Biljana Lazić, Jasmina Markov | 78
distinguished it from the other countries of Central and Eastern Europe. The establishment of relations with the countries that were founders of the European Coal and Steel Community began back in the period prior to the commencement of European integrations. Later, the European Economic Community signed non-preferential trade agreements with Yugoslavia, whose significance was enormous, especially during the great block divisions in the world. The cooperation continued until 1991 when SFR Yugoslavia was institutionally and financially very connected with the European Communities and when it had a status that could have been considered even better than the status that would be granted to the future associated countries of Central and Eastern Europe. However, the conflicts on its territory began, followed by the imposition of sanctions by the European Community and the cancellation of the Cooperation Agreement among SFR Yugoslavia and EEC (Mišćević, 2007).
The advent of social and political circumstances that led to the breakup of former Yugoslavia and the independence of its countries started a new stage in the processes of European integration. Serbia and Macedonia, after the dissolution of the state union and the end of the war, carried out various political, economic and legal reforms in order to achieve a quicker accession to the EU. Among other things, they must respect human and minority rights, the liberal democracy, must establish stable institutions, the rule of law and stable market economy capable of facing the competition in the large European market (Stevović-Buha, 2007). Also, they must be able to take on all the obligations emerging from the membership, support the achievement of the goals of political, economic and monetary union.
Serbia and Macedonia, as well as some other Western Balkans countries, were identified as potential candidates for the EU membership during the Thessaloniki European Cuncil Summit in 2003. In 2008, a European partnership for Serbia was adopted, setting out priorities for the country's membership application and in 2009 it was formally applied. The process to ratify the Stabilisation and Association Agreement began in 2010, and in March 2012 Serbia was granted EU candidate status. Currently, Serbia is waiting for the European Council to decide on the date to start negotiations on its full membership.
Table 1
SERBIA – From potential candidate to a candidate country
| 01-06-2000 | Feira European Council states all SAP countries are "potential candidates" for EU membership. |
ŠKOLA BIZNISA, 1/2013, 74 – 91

▶ **What is needed**
Reply with exactly the lines from the one containing "The advent of" to the last line of the material, inclusive, and with nothing more.

▶ **Answer to this exercise**
The advent of social and political circumstances that led to the breakup of former Yugoslavia and the independence of its countries started a new stage in the processes of European integration. Serbia and Macedonia, after the dissolution of the state union and the end of the war, carried out various political, economic and legal reforms in order to achieve a quicker accession to the EU. Among other things, they must respect human and minority rights, the liberal democracy, must establish stable institutions, the rule of law and stable market economy capable of facing the competition in the large European market (Stevović-Buha, 2007). Also, they must be able to take on all the obligations emerging from the membership, support the achievement of the goals of political, economic and monetary union.
Serbia and Macedonia, as well as some other Western Balkans countries, were identified as potential candidates for the EU membership during the Thessaloniki European Cuncil Summit in 2003. In 2008, a European partnership for Serbia was adopted, setting out priorities for the country's membership application and in 2009 it was formally applied. The process to ratify the Stabilisation and Association Agreement began in 2010, and in March 2012 Serbia was granted EU candidate status. Currently, Serbia is waiting for the European Council to decide on the date to start negotiations on its full membership.
Table 1
SERBIA – From potential candidate to a candidate country
| 01-06-2000 | Feira European Council states all SAP countries are "potential candidates" for EU membership. |
ŠKOLA BIZNISA, 1/2013, 74 – 91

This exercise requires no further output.